## [Provided information]
--- START ---
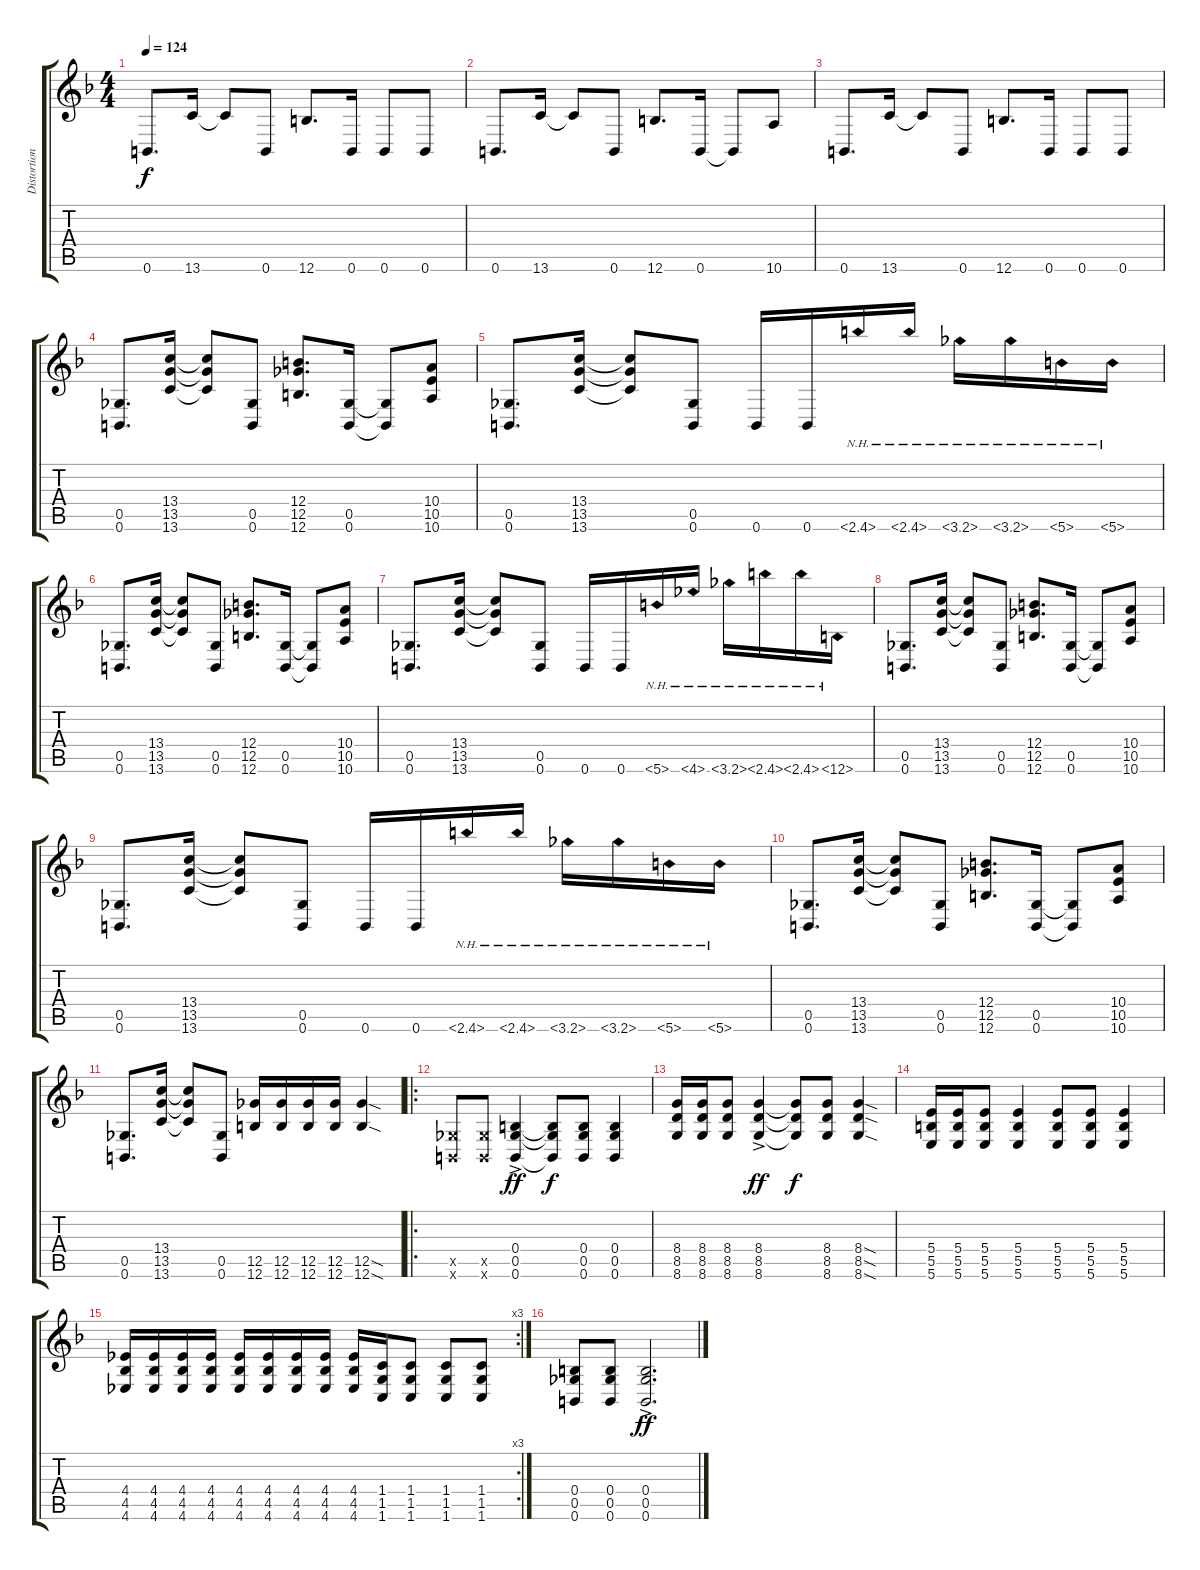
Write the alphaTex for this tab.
--- END ---
--- START ---
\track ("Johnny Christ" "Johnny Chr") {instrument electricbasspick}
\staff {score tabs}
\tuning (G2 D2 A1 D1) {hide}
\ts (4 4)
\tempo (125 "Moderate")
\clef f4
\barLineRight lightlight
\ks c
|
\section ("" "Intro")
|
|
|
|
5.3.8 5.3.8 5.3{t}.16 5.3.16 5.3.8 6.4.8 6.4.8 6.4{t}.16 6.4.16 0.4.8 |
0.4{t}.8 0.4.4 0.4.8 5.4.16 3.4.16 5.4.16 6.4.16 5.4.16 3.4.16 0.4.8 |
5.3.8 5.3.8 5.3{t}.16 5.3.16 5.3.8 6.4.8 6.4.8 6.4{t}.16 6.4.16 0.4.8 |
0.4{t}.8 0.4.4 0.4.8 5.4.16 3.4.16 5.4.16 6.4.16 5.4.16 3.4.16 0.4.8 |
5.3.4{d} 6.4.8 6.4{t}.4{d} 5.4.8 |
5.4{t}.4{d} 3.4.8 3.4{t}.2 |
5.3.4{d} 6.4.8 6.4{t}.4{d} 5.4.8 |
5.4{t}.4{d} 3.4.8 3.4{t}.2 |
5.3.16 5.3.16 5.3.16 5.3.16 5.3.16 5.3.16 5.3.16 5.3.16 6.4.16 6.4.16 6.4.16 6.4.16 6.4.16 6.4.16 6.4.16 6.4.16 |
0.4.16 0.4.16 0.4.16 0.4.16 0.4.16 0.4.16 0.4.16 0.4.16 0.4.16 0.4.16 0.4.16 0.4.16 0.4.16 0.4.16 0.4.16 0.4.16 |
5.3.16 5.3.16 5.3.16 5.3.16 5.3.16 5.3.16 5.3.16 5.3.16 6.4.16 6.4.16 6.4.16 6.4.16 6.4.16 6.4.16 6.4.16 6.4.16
--- END ---
## [Work required]
Gather each line of the data above that contains the string "electricbasspick".

## [Result of this exercise]
\track ("Johnny Christ" "Johnny Chr") {instrument electricbasspick}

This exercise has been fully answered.